Exports in August rose a solid 9.5% from a year earlier, customs data showed on Monday, marking the strongest gain since March 2019. The figure also beat analysts’ expectations for 7.1% growth and compared with a 7.2% increase in July.
Imports however slumped 2.1%, compared with market expectations for a 0.1% increase and extending a 1.4% fall in July.
The strong exports suggest a faster and more balanced recovery for the Chinese economy, which is rebounding from a record first-quarter slump thanks largely to domestic stimulus measures
“China’s exports continue to defy expectations and to grow significantly faster than global trade, thus gaining global market share,” said Louis Kuijs of Oxford Economics.
A private survey on manufacturing activity last week showed Chinese factories reported the first increase in new export orders this year in August as overseas demand slowly revives. The pick-up in business also led to a further expansion in production, marking the sharpest gain in almost a decade.
China’s export performance, boosted by record shipments of medical supplies and robust demand for electronic products, has not been as severely affected by the global slowdown as some analysts had feared.
All the same, some analysts cautioned that the stronger exports reflected in part the base effects of the year-ago weakness.
Imports unexpectedly slipped further into contraction, suggesting softer domestic demand.
But imports were largely stable in terms of volume, said Julian Evans-Pritchard of Capital Economics, in a note.
“With credit growth still accelerating and infrastructure-led stimulus still ramping up, import volumes should remain strong in the coming months,” he said.
Copper imports in August eased from the previous month’s all-time high, as an arbitrage window to bring in overseas metal shut and demand from key consumption sectors slowed. Coal imports slipped 20.8% from the month before.

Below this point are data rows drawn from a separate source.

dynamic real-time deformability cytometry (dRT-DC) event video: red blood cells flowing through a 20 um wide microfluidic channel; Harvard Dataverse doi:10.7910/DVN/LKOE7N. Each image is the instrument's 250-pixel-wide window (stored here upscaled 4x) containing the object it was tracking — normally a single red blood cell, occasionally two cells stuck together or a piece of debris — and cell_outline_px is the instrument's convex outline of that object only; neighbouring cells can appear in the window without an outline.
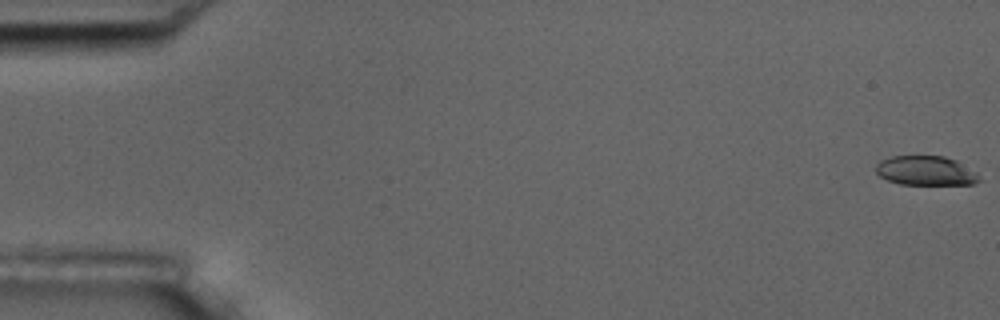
{"species": "common noctule bat (a hibernating species)", "species_latin": "Nyctalus noctula", "temperature_condition": "room temperature", "stored_images_in_passage": 57, "camera_frame_rate_fps": 3000, "um_per_image_px": 0.085, "animal": {"sex": "male", "body_mass_g": 17.5, "forearm_length_mm": 52.3}, "frame": {"image": 1, "passage_image": 1, "time_ms": 0.0, "image_size_px": [1000, 320], "cell_outline_px": [[980, 180], [972, 184], [900, 184], [888, 180], [880, 176], [876, 172], [876, 164], [880, 160], [892, 156], [944, 156], [956, 160], [976, 172]], "centroid_in_image_um": [78.67, 14.5], "position_along_channel_um": 6.3, "area_um2": 17.57}}
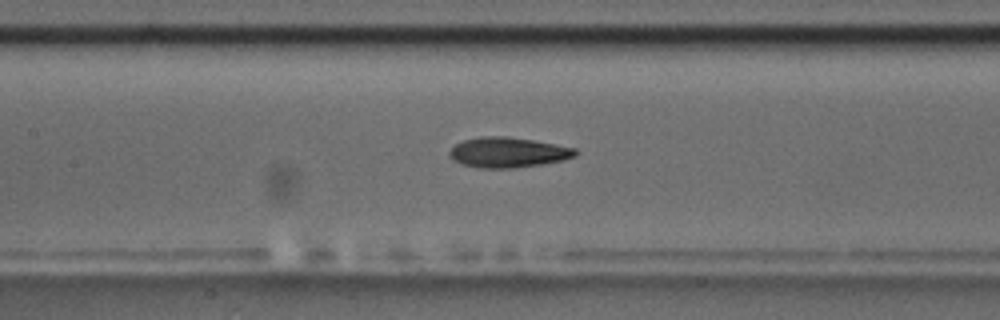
{"frame": {"image": 2, "passage_image": 27, "time_ms": 8.667, "image_size_px": [1000, 320], "cell_outline_px": [[580, 152], [576, 156], [560, 160], [540, 164], [516, 168], [480, 168], [460, 164], [452, 160], [448, 152], [456, 144], [464, 140], [480, 136], [508, 136], [532, 140], [576, 148]], "centroid_in_image_um": [43.16, 12.95], "position_along_channel_um": 164.2, "area_um2": 22.2}}
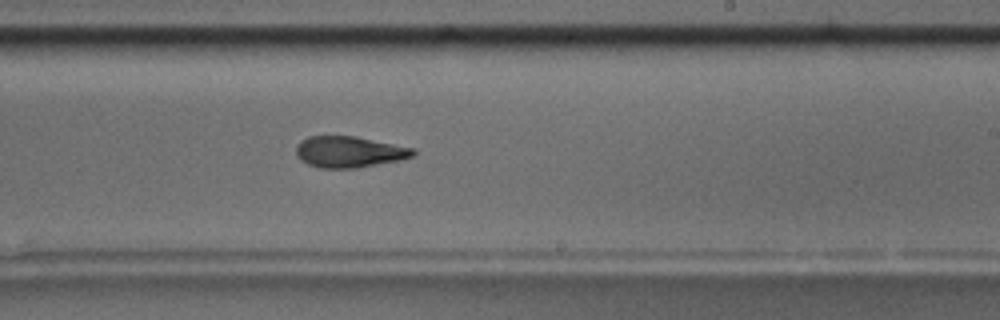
{"frame": {"image": 3, "passage_image": 35, "time_ms": 11.333, "image_size_px": [1000, 320], "cell_outline_px": [[416, 152], [412, 156], [400, 160], [356, 168], [320, 168], [308, 164], [300, 160], [296, 156], [296, 148], [300, 140], [308, 136], [356, 136], [416, 148]], "centroid_in_image_um": [29.68, 12.9], "position_along_channel_um": 259.3, "area_um2": 21.44}, "authors_computed_cell_mechanics": {"area_um2": 21.4438, "velocity_mm_per_s": 3.5862, "shape_relaxation_time_tau1_ms": 3.4947, "shape_relaxation_time_tau2_ms": 3.3192, "deformation_change_tau1": 0.1525, "deformation_change_tau2": 0.1201}}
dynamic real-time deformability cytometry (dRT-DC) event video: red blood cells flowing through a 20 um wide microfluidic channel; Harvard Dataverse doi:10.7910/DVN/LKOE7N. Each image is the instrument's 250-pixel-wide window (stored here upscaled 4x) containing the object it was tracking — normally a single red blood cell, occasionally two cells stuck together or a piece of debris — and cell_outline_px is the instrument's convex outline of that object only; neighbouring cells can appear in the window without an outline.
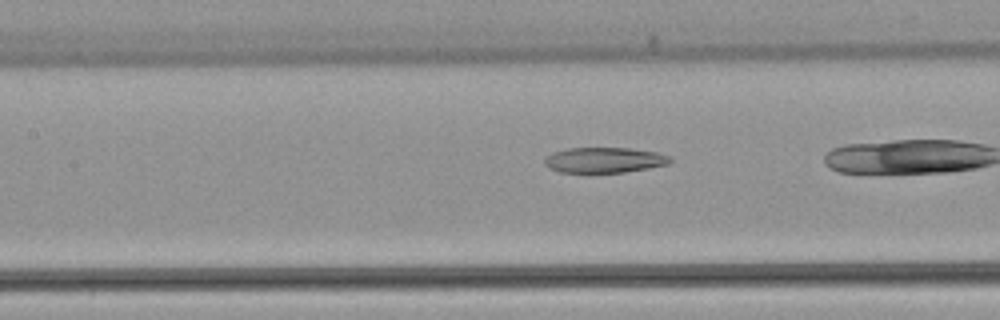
{"species": "common noctule bat (a hibernating species)", "species_latin": "Nyctalus noctula", "temperature_condition": "warm", "stored_images_in_passage": 38, "camera_frame_rate_fps": 3000, "um_per_image_px": 0.085, "animal": {"sex": "female", "body_mass_g": 22.7, "forearm_length_mm": 54.2}, "frame": {"image": 1, "passage_image": 21, "time_ms": 6.667, "image_size_px": [1000, 320], "cell_outline_px": [[672, 160], [668, 164], [648, 168], [624, 172], [560, 172], [548, 168], [544, 164], [544, 156], [552, 152], [568, 148], [628, 148], [656, 152], [672, 156]], "centroid_in_image_um": [51.34, 13.6], "position_along_channel_um": 156.1, "area_um2": 18.67}}
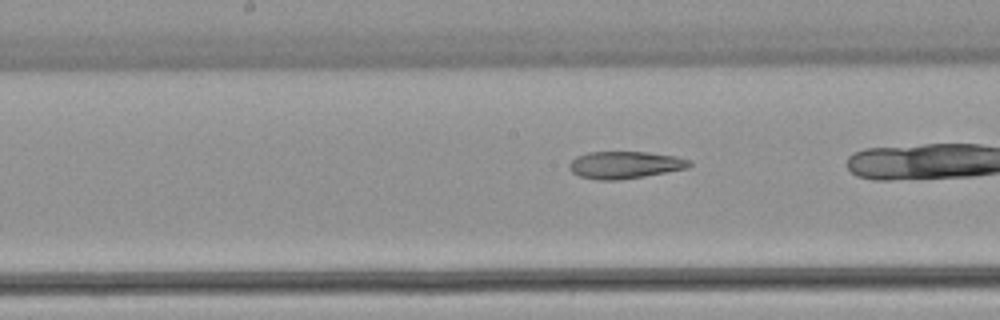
{"frame": {"image": 2, "passage_image": 24, "time_ms": 7.667, "image_size_px": [1000, 320], "cell_outline_px": [[692, 164], [688, 168], [644, 176], [620, 180], [596, 180], [580, 176], [572, 172], [568, 168], [568, 164], [576, 156], [588, 152], [648, 152], [676, 156], [692, 160]], "centroid_in_image_um": [53.12, 14.01], "position_along_channel_um": 195.1, "area_um2": 19.19}}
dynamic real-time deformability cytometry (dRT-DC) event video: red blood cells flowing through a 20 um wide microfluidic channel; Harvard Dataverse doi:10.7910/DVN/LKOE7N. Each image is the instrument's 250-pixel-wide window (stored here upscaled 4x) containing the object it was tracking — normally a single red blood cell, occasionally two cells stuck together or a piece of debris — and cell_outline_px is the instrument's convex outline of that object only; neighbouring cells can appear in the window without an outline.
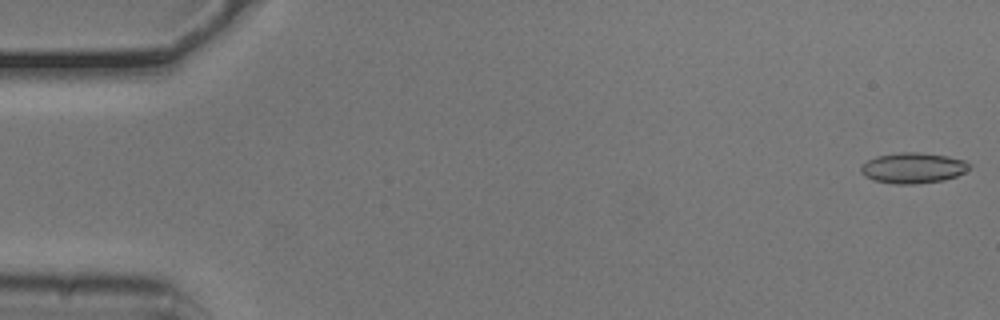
{"species": "common noctule bat (a hibernating species)", "species_latin": "Nyctalus noctula", "temperature_condition": "cold", "stored_images_in_passage": 53, "camera_frame_rate_fps": 3000, "um_per_image_px": 0.085, "animal": {"sex": "male", "body_mass_g": 20.5, "forearm_length_mm": 52.5}, "frame": {"image": 1, "passage_image": 1, "time_ms": 0.0, "image_size_px": [1000, 320], "cell_outline_px": [[972, 164], [964, 172], [956, 176], [944, 180], [912, 184], [896, 184], [872, 180], [864, 176], [860, 172], [860, 168], [868, 160], [876, 156], [900, 152], [916, 152], [948, 156], [964, 160]], "centroid_in_image_um": [77.59, 14.27], "position_along_channel_um": 7.4, "area_um2": 19.31}}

Iron ore imports fell 10.9% from July but rose from a year earlier on resilient demand for steel.
China posted a trade surplus of $58.93 billion last month, compared with the poll’s forecast for a $50.50 billion surplus and $62.33 billion surplus in July.
OUTLOOK STILL UNCERTAIN
The outlook is still far from rosy as external demand could suffer if virus control measures have to be re-imposed by trade partners later this year on a resurgence of the epidemic.
China also is looking to reduce its reliance on overseas markets for its development as U.S. hostility and the pandemic increase external risks that could hamper longer-term progress.

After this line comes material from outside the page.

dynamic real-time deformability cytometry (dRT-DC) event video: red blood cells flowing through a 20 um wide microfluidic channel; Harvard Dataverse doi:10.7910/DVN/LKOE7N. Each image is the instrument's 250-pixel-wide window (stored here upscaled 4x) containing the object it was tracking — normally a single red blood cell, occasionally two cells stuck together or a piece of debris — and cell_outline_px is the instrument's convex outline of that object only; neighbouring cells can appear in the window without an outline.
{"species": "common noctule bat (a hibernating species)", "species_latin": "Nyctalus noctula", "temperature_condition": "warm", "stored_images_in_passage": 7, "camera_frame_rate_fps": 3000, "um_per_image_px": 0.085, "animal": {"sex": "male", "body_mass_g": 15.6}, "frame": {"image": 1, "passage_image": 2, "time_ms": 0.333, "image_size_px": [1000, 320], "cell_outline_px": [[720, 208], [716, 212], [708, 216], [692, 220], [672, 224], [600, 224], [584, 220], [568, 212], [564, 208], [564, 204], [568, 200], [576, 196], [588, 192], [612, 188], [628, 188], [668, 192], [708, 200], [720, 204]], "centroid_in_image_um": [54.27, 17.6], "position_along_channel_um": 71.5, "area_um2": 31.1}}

Already heightened U.S.-China tensions are expected to escalate ahead of the U.S. presidential election. China remains well behind on its pledge to boost purchases of U.S. goods under an agreement that was launched in February.

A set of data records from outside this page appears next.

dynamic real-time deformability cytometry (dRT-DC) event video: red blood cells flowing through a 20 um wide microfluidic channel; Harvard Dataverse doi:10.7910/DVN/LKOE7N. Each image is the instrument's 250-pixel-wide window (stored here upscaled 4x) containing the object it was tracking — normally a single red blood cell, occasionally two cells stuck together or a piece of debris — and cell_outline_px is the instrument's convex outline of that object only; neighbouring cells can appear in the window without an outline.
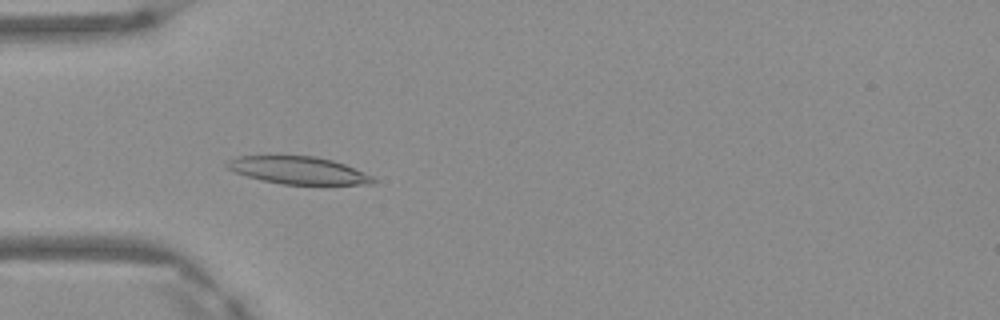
{"species": "Egyptian fruit bat (a non-hibernating species)", "species_latin": "Rousettus aegyptiacus", "temperature_condition": "warm", "stored_images_in_passage": 5, "camera_frame_rate_fps": 3000, "um_per_image_px": 0.085, "frame": {"image": 1, "passage_image": 4, "time_ms": 1.0, "image_size_px": [1000, 320], "cell_outline_px": [[376, 184], [280, 184], [232, 172], [224, 164], [228, 160], [240, 156], [316, 156], [332, 160], [344, 164], [372, 176], [376, 180]], "centroid_in_image_um": [25.34, 14.48], "position_along_channel_um": 59.7, "area_um2": 23.18}}
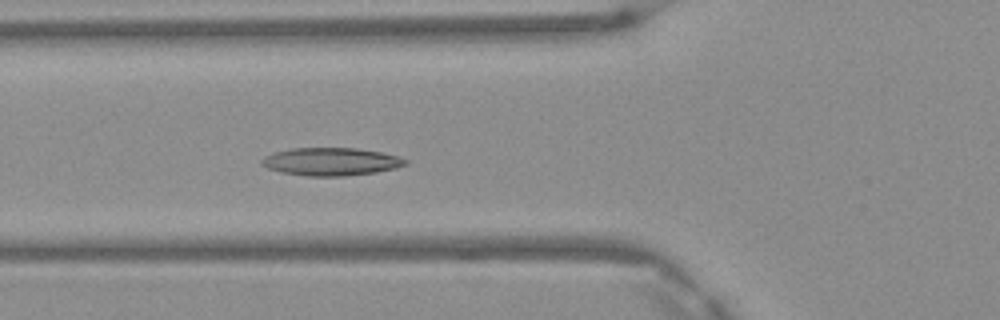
{"frame": {"image": 2, "passage_image": 5, "time_ms": 1.333, "image_size_px": [1000, 320], "cell_outline_px": [[408, 164], [396, 168], [376, 172], [344, 176], [308, 176], [280, 172], [268, 168], [260, 164], [260, 160], [264, 156], [272, 152], [292, 148], [356, 148], [380, 152], [396, 156], [408, 160]], "centroid_in_image_um": [28.1, 13.74], "position_along_channel_um": 97.7, "area_um2": 23.41}}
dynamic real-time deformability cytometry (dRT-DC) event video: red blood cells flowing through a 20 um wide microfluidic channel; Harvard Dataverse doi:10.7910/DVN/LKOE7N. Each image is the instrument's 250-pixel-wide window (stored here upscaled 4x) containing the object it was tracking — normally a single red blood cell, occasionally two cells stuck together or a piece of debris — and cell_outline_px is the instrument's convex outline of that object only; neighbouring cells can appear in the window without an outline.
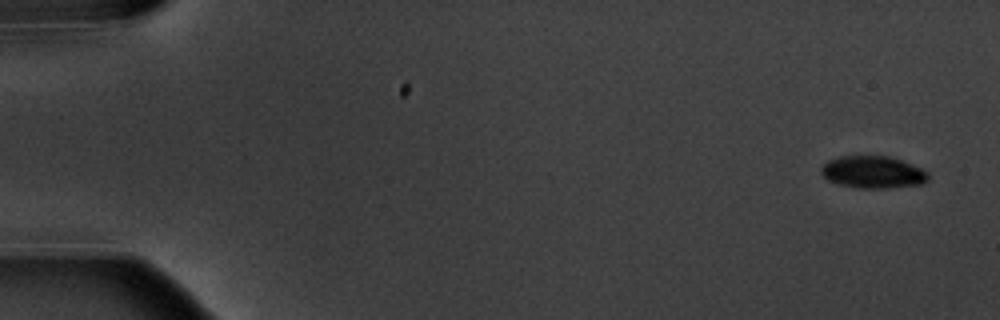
{"species": "common noctule bat (a hibernating species)", "species_latin": "Nyctalus noctula", "temperature_condition": "warm", "stored_images_in_passage": 11, "camera_frame_rate_fps": 3000, "um_per_image_px": 0.085, "animal": {"sex": "male", "body_mass_g": 20.1, "forearm_length_mm": 53.5}, "frame": {"image": 1, "passage_image": 1, "time_ms": 0.0, "image_size_px": [1000, 320], "cell_outline_px": [[928, 180], [924, 184], [888, 188], [856, 188], [840, 184], [828, 180], [820, 172], [820, 168], [828, 160], [840, 156], [888, 156], [900, 160], [920, 168], [928, 172]], "centroid_in_image_um": [74.19, 14.64], "position_along_channel_um": 10.8, "area_um2": 20.06}}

China’s trade surplus with the United States widened to $34.24 billion in August from $32.46 billion in July.
Top U.S. and Chinese trade officials reaffirmed their commitment to a Phase 1 trade deal in a phone call last month. “Both sides see progress and are committed to taking the steps necessary to ensure the success of the agreement,” the U.S. Trade Representative’s office said.
Falling imports of integrated circuits in August are likely the result of the new restrictions on U.S. companies doing businesses with Chinese technology companies, said Iris Pang, chief economist for Greater China at ING, in a note.
Bilateral tensions could also affect exports of technological products and services in the coming months, she said.